Light Heavyweight Division
#8 Prospect: Max Nunes
Max Nunes looks to be on his way to joining countryman Alexander Gustafsson in the UFC. Nunes is 11-0 overall and has finished every opponent placed in front him. Nunes is currently training out of London, England, and has quickly established himself as one of the top Light Heavyweight prospects in Europe.
Nunes never grew up practicing mixed martial arts, but after stumbling upon a local fight gym in Sweden, he quickly became hooked. In 2009, Nunes decided to pack his bags and join UFC veteran Nick Osipczak at the upstart New Wave Academy in London. Nunes went 1-1 as an amateur before turning pro in 2010.
Nunes shot out of the gates with 5 straight 1st round finishes. Following 1 more win on the regional circuit, Nunes signed with the BAMMA promotion. Nunes began to face stiffer competition, but the results were the same as he won his next 3 fights, including a TKO victory over fellow prospect Marcin Lazarz. Nunes extended his win streak to 11 with a 1st round TKO at another regional event and is now set to face his biggest test to date in Golden Glory’s Jason Jones at BAMMA 13 in September.
Nunes trains out of the New Wave Academy based in London, England. He used to train often with UFC veteran Nick Ospiczak, but Osipczak has since left to travel around the world. The remaining members of New Wave are up and coming fighters, but not nearly the level of training partners Max will need to get him to the next level. Nunes will have to thoroughly assess his current training situation and ultimately determine if it is providing the quality of training needed to get him to the next level.
Nunes is originally from Stockholm, Sweden, but has chosen to train and fight in England. It’s a bit of a curious move considering the recent explosion of popularity in Swedish MMA. Though Nunes is fighting in a well known promotion in BAMMA, it remains to be seen whether his camp will have the connections to get him to the UFC.
Max Nunes looks to have a decent amount of potential that could one day translate into success at the UFC level. As of now, Nunes just isn’t ready to face elite level competition. His wrestling is nowhere close to being at the UFC level, and though he has great physical tools and a knack for finishing fights, I just don’t see him having the overall skill as of yet to confidently predict him even holding his own against the bottom half of the UFC’s Light Heavyweight roster. That being said, Nunes is only 24 years old and is just hitting the tip of the iceberg as far his potential goes.

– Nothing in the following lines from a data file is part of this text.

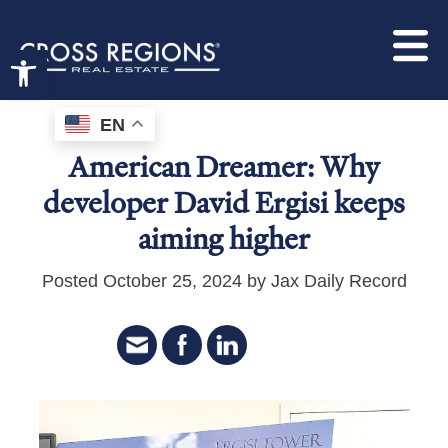
Open toolbar
EN
American Dreamer: Why
developer David Ergisi keeps
aiming higher
Posted October 25, 2024 by Jax Daily Record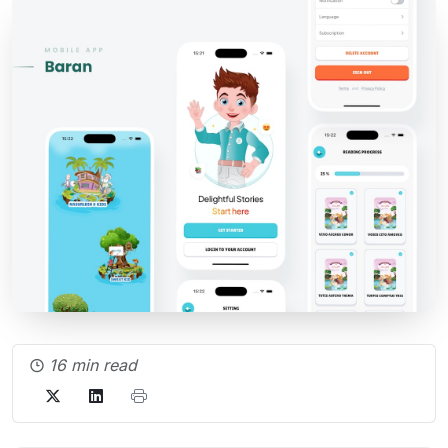
16 min read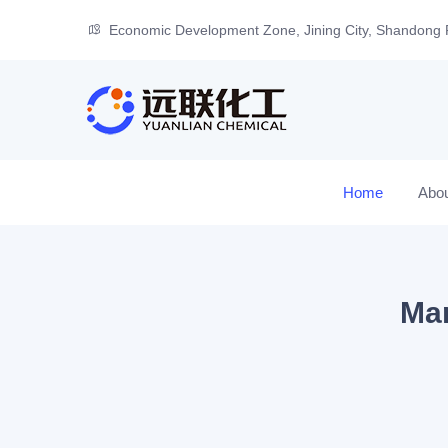
Economic Development Zone, Jining City, Shandong 
Home
Abo
Man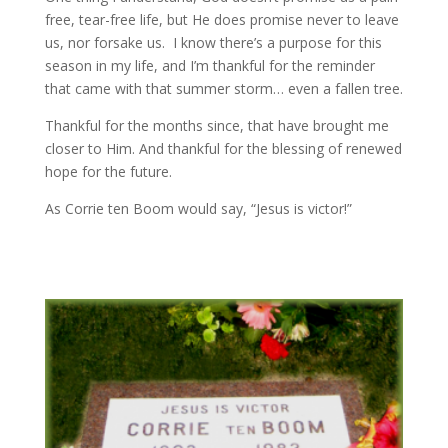
free, tear-free life, but He does promise never to leave
us, nor forsake us. I know there’s a purpose for this
season in my life, and I’m thankful for the reminder
that came with that summer storm… even a fallen tree.
Thankful for the months since, that have brought me
closer to Him. And thankful for the blessing of renewed
hope for the future.
As Corrie ten Boom would say, “Jesus is victor!”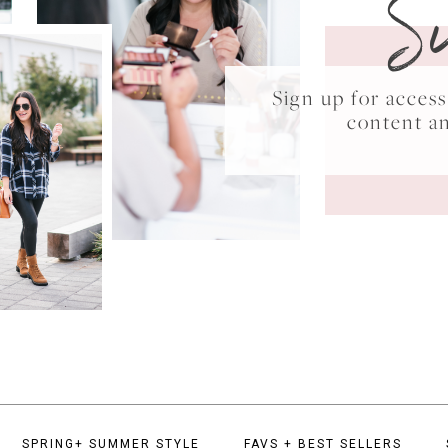
S
Sign up for acce
content a
SPRING+ SUMMER STYLE
FAVS + BEST SELLERS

Nunes has some respectable striking. He has a solid repertoire of kicks and decent power in his hands. His athleticism shines through with his footwork, movement, and speed. Nunes does have that extra gear, that when called upon makes him a very dangerous fighter. He has excellent finishing skills, and can really whip out a high volume of punches when he senses his opponent is hurt. Though Nunes’ takedown defense is lacking, he does do a good job of getting back to his feet and has proven to be somewhat capable of defending the submission.
The main issues I have with Nunes at this time are his wrestling and current training environment. We have seen time and time again that iron sharpens iron. As of now, Nunes does not have that luxury at his camp. He will likely be forced to learn the hard way that having a gym with experience in getting their athletes to the next level is invaluable. Nunes currently struggles with his wrestling, and it is well known that England has continually struggled in this area. Usually when you see a 24-year old prospect with an 11-0 record, all coming via finish, you start thinking of the next UFC star, but my expectations are tempered with Nunes.
One thing I cannot dispute is that Nunes has the raw size and physical gifts to be a beast at 205 lbs. Yet, does he have the right trainers to mold those traits into a future UFC contender? I do look at Jimi Manuwa, who has recently gained some hype in the UFC despite a similar training situation in England, and wonder if Nunes can not only duplicate that success, but ultimately supersede. After all, Nunes is 9 years younger than Manuwa and has time on his size in shoring up his overall game.
Overall, Nunes is one of the most intriguing prospects I came across. His size and finishing skills really could make him a fighter that could one day be a future contender in the UFC. A safer comparison though is possibly closer to a Middleweight Francis Carmont. Carmont was an excellent finisher outside of the UFC, but he has found it harder to finish at the UFC level. His physical skills and well-rounded attack ultimately make him capable of winning fights, but he will likely fall just short of reaching Top 15 status. In 2-3 years, I could see Nunes winning fights just as Carmont has, but he will not find it so easy to dominate his competition, which is why I find it so imperative that Nunes align himself with a seasoned camp that has a track record of developing their prospects into future UFC contenders. If Nunes can potentially move stateside as Gustafsson has done at Team Alliance, the UFC may have found their next Swedish MMA star.